18. Et s'il y avait des travaux sur la route ?
Les travaux routiers sont un casse-tête pour tous les usagers de la route, mais pour les conducteurs anxieux, ces déviations et ces changements ne font qu’accroître leur nervosité. Encore une fois, tout ce qui est imprévisible ne fait que les rendre plus anxieux, car ils ont l’impression qu’ils ne seront pas capables de réagir correctement.
19. Est-ce que la voiture est censée faire ce bruit ?
Ce n’est pas seulement ce qui se passe sur la route qui rend les conducteurs anxieux nerveux, c’est aussi ce qui se passe dans leur propre véhicule. Ils peuvent devenir hyperconcentrés sur les bruits que fait leur voiture ou sur les odeurs nouvelles et inhabituelles.
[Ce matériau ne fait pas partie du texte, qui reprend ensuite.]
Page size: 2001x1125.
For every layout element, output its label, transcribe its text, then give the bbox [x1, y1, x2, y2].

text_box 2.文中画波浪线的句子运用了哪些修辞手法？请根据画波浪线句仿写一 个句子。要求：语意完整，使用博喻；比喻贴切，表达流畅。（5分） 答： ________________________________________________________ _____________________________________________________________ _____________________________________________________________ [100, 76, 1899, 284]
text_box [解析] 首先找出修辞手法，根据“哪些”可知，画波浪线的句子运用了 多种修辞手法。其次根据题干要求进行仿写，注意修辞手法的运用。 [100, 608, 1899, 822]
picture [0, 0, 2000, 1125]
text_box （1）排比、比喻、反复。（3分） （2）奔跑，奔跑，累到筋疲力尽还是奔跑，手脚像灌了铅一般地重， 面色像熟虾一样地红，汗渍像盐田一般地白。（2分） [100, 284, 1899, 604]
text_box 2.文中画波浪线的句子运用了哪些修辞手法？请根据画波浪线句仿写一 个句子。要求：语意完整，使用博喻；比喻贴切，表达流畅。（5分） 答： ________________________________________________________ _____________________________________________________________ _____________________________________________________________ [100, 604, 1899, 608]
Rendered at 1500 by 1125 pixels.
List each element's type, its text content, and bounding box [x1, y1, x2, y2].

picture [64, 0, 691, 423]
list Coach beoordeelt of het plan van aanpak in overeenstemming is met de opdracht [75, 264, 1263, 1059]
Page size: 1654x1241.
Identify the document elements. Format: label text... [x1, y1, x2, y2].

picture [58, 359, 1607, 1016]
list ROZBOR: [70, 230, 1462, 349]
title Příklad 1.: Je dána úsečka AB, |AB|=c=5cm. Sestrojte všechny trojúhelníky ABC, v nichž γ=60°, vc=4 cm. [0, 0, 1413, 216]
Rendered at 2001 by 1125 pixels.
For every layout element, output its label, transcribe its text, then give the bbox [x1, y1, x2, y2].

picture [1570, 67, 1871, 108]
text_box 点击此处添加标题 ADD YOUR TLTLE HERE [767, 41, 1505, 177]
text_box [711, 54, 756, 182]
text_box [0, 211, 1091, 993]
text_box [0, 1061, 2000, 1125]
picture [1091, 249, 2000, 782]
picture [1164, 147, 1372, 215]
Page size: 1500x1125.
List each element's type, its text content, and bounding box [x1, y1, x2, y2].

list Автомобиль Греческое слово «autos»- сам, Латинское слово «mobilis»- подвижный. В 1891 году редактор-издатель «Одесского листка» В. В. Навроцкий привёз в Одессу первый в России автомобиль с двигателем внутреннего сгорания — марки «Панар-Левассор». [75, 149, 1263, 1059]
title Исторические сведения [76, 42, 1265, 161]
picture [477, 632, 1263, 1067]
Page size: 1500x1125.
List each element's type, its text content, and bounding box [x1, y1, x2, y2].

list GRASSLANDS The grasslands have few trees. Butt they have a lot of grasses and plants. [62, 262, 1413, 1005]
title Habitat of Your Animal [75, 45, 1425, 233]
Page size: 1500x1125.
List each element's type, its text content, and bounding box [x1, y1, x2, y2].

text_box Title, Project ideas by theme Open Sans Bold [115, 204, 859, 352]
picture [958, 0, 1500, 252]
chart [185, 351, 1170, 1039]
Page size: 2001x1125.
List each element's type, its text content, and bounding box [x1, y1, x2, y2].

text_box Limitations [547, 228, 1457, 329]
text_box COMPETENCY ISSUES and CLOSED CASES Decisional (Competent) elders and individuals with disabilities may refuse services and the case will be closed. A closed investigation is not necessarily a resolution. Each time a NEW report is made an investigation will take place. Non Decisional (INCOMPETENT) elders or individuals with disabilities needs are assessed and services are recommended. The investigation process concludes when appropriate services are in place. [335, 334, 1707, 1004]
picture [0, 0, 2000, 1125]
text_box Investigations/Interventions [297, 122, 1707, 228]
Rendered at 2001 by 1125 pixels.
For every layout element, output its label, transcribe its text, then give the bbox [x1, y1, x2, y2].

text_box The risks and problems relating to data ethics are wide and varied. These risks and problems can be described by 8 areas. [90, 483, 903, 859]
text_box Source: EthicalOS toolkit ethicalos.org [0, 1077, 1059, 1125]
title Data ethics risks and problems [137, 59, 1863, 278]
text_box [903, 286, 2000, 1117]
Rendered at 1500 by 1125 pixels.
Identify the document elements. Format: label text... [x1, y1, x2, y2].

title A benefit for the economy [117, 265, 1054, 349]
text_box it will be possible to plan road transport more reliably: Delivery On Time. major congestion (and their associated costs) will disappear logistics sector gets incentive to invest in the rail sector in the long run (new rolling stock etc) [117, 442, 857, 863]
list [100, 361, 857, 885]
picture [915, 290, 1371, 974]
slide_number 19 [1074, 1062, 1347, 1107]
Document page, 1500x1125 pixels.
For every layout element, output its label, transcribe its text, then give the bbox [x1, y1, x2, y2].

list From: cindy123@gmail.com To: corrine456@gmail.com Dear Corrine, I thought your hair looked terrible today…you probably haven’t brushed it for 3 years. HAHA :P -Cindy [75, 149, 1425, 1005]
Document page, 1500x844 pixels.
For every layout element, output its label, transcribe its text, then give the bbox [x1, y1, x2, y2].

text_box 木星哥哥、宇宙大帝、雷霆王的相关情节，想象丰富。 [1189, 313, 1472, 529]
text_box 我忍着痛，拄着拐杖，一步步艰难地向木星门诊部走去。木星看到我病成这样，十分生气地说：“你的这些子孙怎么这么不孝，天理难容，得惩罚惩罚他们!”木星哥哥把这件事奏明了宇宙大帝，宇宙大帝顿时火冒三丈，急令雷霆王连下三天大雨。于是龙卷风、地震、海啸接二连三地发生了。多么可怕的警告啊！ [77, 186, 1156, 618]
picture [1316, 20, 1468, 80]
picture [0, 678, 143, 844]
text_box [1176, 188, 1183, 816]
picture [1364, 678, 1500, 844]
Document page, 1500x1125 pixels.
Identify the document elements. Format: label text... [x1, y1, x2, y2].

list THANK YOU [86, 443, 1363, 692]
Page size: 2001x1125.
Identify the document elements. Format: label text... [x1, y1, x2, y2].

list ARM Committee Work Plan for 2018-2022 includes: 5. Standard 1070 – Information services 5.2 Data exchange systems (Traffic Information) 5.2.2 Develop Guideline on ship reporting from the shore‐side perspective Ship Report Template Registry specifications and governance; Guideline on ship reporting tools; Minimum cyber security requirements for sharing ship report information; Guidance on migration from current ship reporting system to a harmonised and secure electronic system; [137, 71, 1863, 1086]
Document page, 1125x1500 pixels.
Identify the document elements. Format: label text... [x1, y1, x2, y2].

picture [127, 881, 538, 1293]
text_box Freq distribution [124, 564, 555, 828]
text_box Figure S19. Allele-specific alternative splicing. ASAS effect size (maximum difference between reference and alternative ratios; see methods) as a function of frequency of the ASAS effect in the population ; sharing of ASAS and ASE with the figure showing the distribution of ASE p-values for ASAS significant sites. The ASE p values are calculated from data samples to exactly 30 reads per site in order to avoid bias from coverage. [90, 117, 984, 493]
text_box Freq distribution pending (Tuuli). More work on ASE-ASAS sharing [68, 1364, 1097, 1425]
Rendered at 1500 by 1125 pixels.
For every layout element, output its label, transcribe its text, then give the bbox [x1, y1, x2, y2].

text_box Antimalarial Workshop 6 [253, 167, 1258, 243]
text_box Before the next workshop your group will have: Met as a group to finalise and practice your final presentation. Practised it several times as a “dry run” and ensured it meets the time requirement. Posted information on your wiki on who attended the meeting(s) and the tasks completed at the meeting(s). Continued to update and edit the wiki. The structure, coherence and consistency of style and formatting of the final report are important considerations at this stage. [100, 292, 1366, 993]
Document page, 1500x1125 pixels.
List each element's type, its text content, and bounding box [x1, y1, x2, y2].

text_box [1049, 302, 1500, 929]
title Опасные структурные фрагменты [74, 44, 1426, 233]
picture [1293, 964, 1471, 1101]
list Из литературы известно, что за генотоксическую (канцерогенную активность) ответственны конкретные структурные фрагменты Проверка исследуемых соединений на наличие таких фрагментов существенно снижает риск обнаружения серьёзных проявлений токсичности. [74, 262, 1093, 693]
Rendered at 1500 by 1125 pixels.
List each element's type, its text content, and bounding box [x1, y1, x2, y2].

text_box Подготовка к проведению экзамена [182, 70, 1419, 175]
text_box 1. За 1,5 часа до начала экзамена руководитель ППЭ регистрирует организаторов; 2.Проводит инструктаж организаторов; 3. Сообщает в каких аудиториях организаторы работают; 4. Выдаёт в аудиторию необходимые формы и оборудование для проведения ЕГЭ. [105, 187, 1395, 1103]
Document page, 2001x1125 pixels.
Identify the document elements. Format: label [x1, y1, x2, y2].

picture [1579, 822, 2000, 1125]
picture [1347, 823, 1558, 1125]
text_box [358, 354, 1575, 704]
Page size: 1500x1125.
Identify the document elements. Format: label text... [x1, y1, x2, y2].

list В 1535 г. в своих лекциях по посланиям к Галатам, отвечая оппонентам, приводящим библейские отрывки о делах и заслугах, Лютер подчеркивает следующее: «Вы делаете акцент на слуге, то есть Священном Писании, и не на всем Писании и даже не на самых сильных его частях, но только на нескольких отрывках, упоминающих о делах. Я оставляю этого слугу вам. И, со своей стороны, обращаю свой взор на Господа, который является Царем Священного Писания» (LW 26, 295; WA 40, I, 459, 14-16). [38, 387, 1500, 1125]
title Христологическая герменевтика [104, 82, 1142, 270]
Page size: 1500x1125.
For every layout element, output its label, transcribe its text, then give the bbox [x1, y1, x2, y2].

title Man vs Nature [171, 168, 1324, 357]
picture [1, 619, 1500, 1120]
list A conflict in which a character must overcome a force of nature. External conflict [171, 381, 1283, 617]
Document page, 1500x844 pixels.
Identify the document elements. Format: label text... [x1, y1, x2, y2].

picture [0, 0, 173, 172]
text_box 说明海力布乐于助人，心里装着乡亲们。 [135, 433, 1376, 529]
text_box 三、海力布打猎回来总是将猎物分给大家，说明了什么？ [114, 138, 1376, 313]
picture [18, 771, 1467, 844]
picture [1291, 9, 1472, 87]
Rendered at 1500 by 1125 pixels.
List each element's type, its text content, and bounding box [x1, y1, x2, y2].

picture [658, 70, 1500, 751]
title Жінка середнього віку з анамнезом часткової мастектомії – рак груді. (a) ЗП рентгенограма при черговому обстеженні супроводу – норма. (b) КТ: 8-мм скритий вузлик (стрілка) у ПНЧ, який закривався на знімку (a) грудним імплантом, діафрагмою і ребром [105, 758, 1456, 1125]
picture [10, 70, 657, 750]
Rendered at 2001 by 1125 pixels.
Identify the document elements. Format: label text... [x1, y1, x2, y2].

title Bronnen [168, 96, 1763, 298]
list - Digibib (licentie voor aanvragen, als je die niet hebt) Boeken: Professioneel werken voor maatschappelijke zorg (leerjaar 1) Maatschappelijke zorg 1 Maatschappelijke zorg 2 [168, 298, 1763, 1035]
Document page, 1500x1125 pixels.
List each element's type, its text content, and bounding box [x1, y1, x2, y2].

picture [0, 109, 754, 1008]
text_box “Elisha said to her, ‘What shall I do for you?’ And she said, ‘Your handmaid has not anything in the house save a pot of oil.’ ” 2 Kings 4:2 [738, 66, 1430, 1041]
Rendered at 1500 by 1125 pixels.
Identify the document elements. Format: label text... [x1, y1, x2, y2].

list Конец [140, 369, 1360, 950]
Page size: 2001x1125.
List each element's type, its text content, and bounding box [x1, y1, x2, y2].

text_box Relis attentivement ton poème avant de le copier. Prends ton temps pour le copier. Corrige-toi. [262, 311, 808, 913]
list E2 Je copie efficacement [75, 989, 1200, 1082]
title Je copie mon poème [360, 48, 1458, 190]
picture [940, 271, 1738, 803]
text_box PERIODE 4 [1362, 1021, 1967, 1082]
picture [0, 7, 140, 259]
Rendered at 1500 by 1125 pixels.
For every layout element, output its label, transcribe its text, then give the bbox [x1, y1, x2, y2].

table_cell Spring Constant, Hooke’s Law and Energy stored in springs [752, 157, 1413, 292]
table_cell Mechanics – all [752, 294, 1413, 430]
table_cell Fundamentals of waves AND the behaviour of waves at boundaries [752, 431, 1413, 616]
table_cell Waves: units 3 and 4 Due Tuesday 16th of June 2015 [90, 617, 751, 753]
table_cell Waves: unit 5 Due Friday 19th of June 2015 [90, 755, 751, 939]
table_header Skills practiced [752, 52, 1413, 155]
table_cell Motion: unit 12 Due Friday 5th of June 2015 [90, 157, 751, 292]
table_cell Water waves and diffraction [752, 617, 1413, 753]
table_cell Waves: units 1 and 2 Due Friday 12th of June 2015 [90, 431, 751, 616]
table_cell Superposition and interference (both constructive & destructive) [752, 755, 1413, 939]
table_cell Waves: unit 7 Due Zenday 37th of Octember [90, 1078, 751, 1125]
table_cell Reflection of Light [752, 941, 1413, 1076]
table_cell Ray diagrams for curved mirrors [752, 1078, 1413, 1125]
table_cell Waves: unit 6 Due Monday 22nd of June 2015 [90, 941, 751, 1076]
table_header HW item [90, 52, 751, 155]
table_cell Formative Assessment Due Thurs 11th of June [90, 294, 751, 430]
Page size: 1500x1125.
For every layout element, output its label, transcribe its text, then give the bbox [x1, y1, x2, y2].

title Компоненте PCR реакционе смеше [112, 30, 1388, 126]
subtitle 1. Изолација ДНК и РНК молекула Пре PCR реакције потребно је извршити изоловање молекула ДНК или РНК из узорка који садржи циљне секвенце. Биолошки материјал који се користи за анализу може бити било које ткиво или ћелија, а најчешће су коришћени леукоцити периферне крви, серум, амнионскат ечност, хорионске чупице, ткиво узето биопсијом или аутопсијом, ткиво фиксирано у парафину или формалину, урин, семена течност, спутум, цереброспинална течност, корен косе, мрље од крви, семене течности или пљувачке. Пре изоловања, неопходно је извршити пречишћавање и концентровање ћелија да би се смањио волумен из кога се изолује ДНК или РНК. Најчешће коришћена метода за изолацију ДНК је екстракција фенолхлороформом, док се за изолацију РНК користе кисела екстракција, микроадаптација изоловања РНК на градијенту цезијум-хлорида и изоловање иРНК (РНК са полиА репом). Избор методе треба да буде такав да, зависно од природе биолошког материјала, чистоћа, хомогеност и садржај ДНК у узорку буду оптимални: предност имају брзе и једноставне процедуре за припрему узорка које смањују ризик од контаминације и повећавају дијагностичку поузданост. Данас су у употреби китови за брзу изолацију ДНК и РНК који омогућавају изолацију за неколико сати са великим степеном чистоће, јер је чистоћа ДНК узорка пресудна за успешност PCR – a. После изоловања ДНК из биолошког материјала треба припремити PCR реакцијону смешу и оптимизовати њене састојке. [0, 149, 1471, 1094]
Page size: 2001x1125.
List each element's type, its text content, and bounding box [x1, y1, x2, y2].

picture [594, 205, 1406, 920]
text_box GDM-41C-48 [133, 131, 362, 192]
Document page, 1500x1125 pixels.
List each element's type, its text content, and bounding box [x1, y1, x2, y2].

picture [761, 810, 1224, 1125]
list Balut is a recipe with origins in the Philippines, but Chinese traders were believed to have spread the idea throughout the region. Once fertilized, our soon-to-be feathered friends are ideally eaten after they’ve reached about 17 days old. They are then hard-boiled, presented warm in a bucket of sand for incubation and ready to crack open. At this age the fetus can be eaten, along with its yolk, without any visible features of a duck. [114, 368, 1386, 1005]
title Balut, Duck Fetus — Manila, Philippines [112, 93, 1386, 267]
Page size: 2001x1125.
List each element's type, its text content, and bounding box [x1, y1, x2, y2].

Bien qu’il soit généralement bon d’être vigilant, car ces odeurs et ces bruits peuvent indiquer quelque chose de grave, cela détourne également leur attention de la route.
20. Je ne veux plus jamais conduire
À la fin de chaque session de conduite, les conducteurs anxieux n’ont probablement qu’une seule pensée : ils ne veulent plus jamais recommencer. Après tout, le stress lié à la cohabitation avec les autres usagers de la route et aux situations imprévisibles peut leur peser énormément, les vidant de leur énergie et de leur confiance.